##### Data extract #####

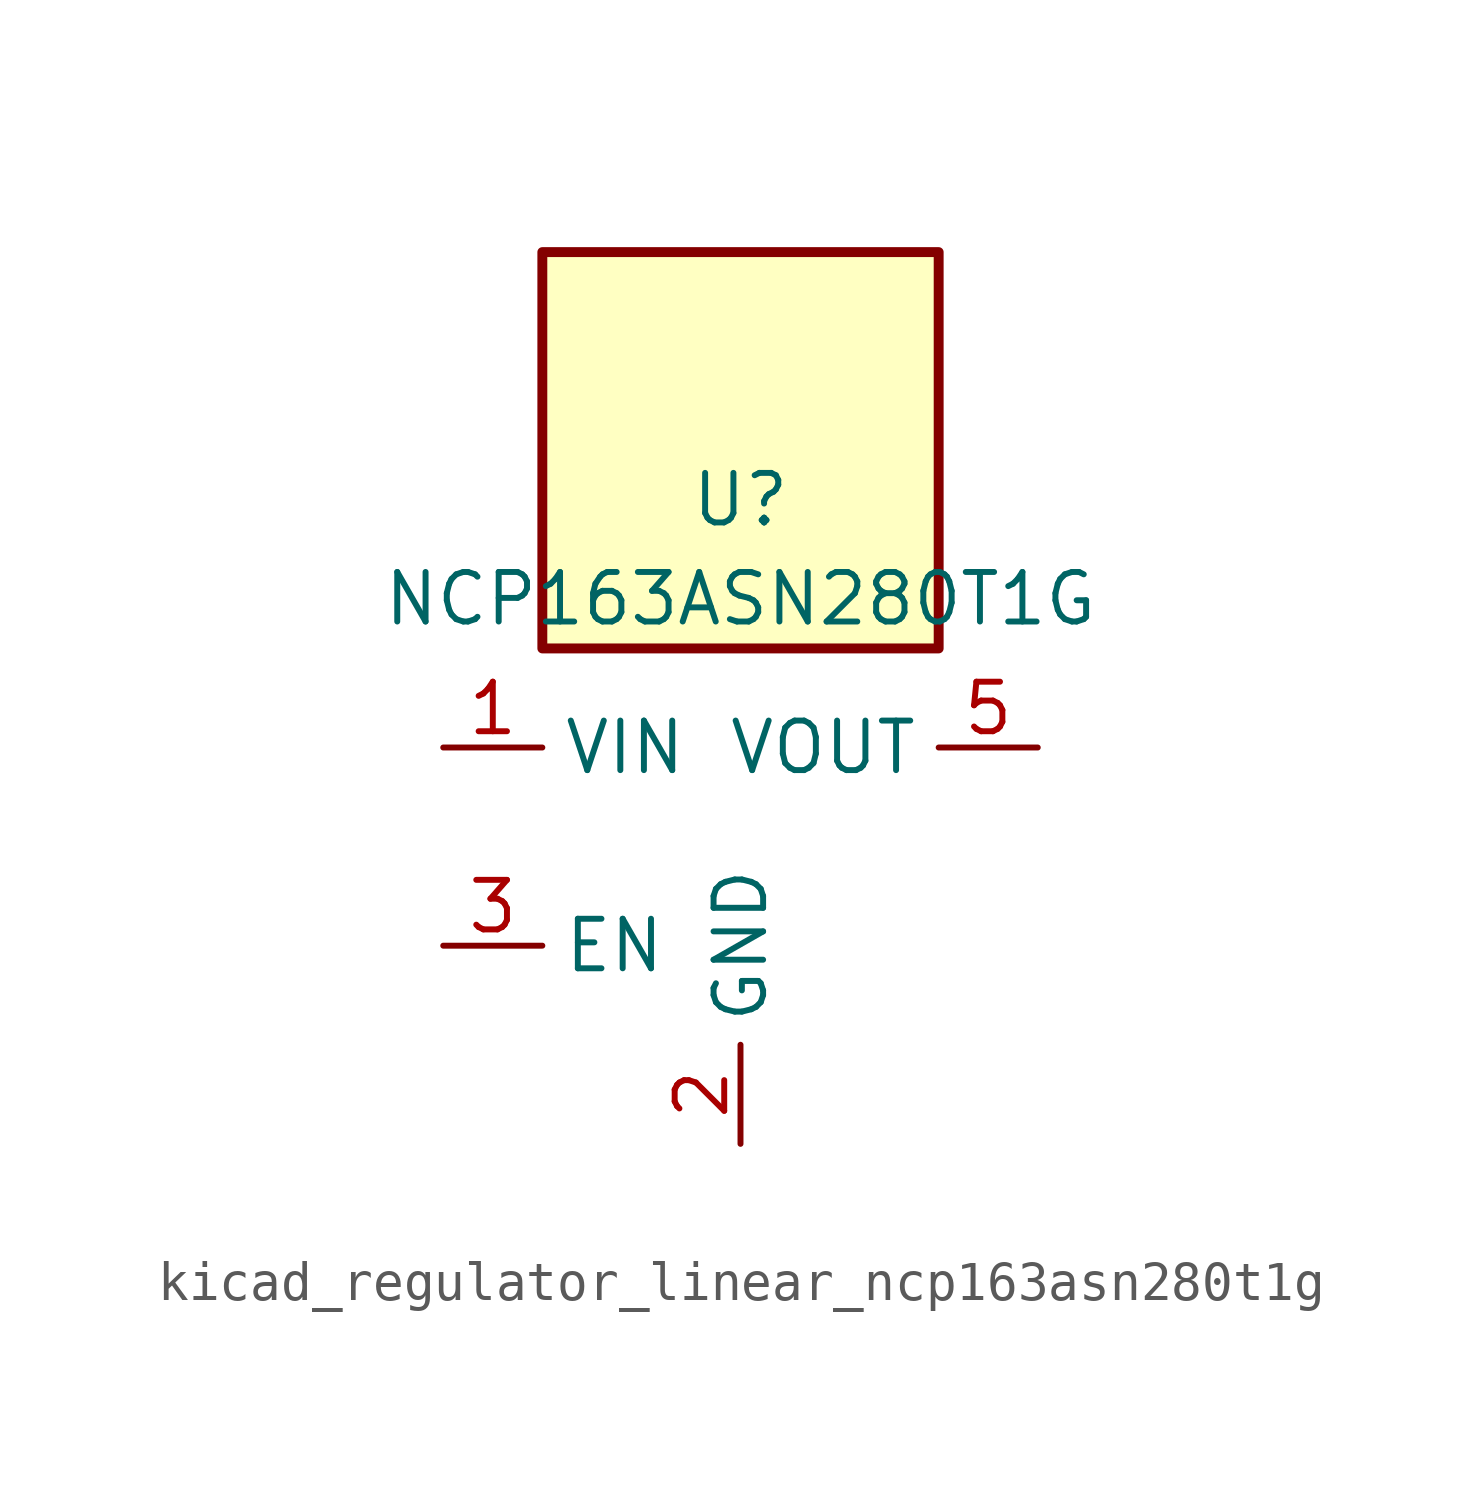
<source format=kicad_sym>
(kicad_symbol_lib
  (version 20220914)
  (generator kicad_symbol_editor)
  (symbol "kicad_regulator_linear_ncp163asn280t1g"
    (property "Reference" "U"
      (at 0 8.89 0)
      (effects (font (size 1.27 1.27))))
    (property "Value" "NCP163ASN280T1G"
      (at 0 6.35 0)
      (effects (font (size 1.27 1.27))))
    (symbol "kicad_regulator_linear_ncp163asn280t1g_0_1"
      (rectangle (start 5.08 15.24) (end -5.08 5.08) (stroke (width 0.254) (type default)) (fill (type background))))
    (symbol "kicad_regulator_linear_ncp163asn280t1g_1_1"
      (pin power_in line (at -7.62 2.54 0) (length 2.54) (name "VIN" (effects (font (size 1.27 1.27)))) (number "1" (effects (font (size 1.27 1.27)))))
      (pin power_in line (at 0 -7.62 90) (length 2.54) (name "GND" (effects (font (size 1.27 1.27)))) (number "2" (effects (font (size 1.27 1.27)))))
      (pin input line (at -7.62 -2.54 0) (length 2.54) (name "EN" (effects (font (size 1.27 1.27)))) (number "3" (effects (font (size 1.27 1.27)))))
      (pin no_connect line (at 5.08 -2.54 180) (length 2.54) hide (name "NC" (effects (font (size 1.27 1.27)))) (number "4" (effects (font (size 1.27 1.27)))))
      (pin power_out line (at 7.62 2.54 180) (length 2.54) (name "VOUT" (effects (font (size 1.27 1.27)))) (number "5" (effects (font (size 1.27 1.27))))))))
</source>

#####

_To do_
Set down the whole listing word for word, omitting the pictures.

_Solution to the exercise_
<source format=kicad_sym>
(kicad_symbol_lib
  (version 20220914)
  (generator kicad_symbol_editor)
  (symbol "kicad_regulator_linear_ncp163asn280t1g"
    (property "Reference" "U"
      (at 0 8.89 0)
      (effects (font (size 1.27 1.27))))
    (property "Value" "NCP163ASN280T1G"
      (at 0 6.35 0)
      (effects (font (size 1.27 1.27))))
    (symbol "kicad_regulator_linear_ncp163asn280t1g_0_1"
      (rectangle (start 5.08 15.24) (end -5.08 5.08) (stroke (width 0.254) (type default)) (fill (type background))))
    (symbol "kicad_regulator_linear_ncp163asn280t1g_1_1"
      (pin power_in line (at -7.62 2.54 0) (length 2.54) (name "VIN" (effects (font (size 1.27 1.27)))) (number "1" (effects (font (size 1.27 1.27)))))
      (pin power_in line (at 0 -7.62 90) (length 2.54) (name "GND" (effects (font (size 1.27 1.27)))) (number "2" (effects (font (size 1.27 1.27)))))
      (pin input line (at -7.62 -2.54 0) (length 2.54) (name "EN" (effects (font (size 1.27 1.27)))) (number "3" (effects (font (size 1.27 1.27)))))
      (pin no_connect line (at 5.08 -2.54 180) (length 2.54) hide (name "NC" (effects (font (size 1.27 1.27)))) (number "4" (effects (font (size 1.27 1.27)))))
      (pin power_out line (at 7.62 2.54 180) (length 2.54) (name "VOUT" (effects (font (size 1.27 1.27)))) (number "5" (effects (font (size 1.27 1.27))))))))
</source>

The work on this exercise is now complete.